The Frank Miller Connection to the Barnes Collection

The Barnes Collection is considered to be the most valuable private art collection in the world, valued at anywhere from $25 to $40 billion. It is also possibly the largest, with more than 2,500 objects, including over 800 paintings by artists such as Degas, Picasso, Matisse, van Gogh, Cezanne and Renoir. In 1922, the collection was housed at the institution, which was founded by a successful chemist named Albert Barnes. I went to school across the street from it in Merion, Pa. I was always curious about the collection, but never able to see it, since the Foundation didn’t want a bunch of school kids wandering around the building.
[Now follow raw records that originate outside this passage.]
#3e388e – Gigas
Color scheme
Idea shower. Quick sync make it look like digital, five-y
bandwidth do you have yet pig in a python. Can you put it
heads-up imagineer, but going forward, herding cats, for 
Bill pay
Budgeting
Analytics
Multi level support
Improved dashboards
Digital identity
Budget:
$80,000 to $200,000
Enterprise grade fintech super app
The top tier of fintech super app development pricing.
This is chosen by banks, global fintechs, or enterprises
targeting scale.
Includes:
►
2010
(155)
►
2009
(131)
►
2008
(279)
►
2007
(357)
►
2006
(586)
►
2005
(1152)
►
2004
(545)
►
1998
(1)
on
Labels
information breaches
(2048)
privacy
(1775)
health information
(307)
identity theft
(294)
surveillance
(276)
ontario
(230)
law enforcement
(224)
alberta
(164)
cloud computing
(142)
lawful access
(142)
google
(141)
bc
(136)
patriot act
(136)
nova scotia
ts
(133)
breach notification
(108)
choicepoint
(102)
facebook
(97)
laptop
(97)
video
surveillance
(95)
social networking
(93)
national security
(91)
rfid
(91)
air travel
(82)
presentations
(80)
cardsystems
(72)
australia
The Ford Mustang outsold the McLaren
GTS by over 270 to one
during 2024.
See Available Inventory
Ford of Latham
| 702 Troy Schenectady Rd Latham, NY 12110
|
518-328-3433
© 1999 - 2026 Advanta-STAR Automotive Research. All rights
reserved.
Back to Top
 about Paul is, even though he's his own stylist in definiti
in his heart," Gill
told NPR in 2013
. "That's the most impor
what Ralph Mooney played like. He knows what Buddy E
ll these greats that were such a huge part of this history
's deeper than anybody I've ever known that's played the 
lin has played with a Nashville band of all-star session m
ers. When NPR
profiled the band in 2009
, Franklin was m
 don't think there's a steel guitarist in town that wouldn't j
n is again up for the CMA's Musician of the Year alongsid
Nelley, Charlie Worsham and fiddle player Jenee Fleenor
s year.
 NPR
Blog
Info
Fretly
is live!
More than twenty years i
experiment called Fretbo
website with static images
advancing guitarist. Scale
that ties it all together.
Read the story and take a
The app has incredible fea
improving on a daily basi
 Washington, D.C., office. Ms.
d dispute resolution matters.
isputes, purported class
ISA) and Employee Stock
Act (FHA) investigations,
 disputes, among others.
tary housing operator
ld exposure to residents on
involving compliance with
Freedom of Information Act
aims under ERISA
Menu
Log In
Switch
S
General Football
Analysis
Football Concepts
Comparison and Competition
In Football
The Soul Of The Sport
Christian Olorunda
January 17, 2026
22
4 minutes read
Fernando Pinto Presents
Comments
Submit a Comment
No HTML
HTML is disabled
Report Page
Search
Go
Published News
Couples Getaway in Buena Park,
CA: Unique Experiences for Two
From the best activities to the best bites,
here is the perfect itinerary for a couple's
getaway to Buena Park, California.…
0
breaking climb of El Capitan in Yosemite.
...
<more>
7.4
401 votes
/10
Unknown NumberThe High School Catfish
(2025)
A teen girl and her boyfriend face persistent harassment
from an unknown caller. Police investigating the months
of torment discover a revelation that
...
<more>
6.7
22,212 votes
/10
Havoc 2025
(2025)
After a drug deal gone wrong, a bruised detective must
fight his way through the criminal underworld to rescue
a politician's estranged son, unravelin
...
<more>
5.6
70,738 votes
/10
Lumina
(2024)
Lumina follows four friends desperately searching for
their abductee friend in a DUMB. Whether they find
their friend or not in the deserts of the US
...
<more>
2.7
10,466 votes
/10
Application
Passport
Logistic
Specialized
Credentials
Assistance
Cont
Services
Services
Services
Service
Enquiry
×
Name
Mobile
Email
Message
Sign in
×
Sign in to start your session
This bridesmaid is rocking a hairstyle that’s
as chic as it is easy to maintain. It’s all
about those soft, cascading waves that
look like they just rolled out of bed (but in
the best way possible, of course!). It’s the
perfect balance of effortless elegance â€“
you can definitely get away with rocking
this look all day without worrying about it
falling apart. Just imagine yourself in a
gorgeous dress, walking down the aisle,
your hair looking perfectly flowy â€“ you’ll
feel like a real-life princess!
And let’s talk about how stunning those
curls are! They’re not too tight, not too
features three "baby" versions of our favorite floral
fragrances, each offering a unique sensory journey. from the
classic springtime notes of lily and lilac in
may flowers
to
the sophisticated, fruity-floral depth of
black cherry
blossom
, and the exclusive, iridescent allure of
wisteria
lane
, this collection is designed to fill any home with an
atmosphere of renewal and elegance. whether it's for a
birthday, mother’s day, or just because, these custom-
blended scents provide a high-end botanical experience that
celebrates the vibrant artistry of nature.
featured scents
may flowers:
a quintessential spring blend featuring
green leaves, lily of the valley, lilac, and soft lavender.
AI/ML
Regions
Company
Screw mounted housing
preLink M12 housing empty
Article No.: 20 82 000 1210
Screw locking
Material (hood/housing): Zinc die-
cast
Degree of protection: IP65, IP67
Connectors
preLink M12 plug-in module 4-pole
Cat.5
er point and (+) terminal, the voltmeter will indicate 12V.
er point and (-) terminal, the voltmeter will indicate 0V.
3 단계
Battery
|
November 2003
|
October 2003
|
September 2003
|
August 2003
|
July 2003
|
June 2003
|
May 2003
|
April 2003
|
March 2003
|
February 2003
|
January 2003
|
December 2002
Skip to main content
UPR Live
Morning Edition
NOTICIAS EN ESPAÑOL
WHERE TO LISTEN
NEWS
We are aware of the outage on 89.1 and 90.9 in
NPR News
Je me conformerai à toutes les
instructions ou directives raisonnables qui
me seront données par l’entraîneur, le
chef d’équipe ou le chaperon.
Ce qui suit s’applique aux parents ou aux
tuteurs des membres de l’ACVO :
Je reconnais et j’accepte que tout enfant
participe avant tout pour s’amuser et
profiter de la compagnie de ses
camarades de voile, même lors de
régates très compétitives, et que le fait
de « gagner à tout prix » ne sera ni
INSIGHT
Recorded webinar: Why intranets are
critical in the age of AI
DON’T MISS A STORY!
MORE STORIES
That changed today, as I found myself inside the Barnes Collection’s new museum on Ben Franklin Parkway in Philadelphia.

The building was designed by New York architects Tod Williams and Billie Tsien, and it is nothing less than spectacular. One of the key elements of this iconic museum is the 30,000 square feet of quarter-sawn white oak flooring made by Muscanell Millworks, using FSC® oak lumber from Frank Miller. Frank Miller was involved in the project from the beginning, keeping the supply on track and helping the architects realize their aesthetic vision. During my visit, one of the project managers told me that Frank Miller’s quarter-sawn white oak was the most beautiful hardwood he has ever seen — and he has been in the construction business for more than 20 years. The flooring installer echoed those sentiments. It has been an honor to have our hardwood included in the design of the Barnes Collection Museum. We are thrilled for Opening Day on May 19th and hope you will have the opportunity to visit the museum to see the finished floors firsthand, along with other remarkable pieces of art.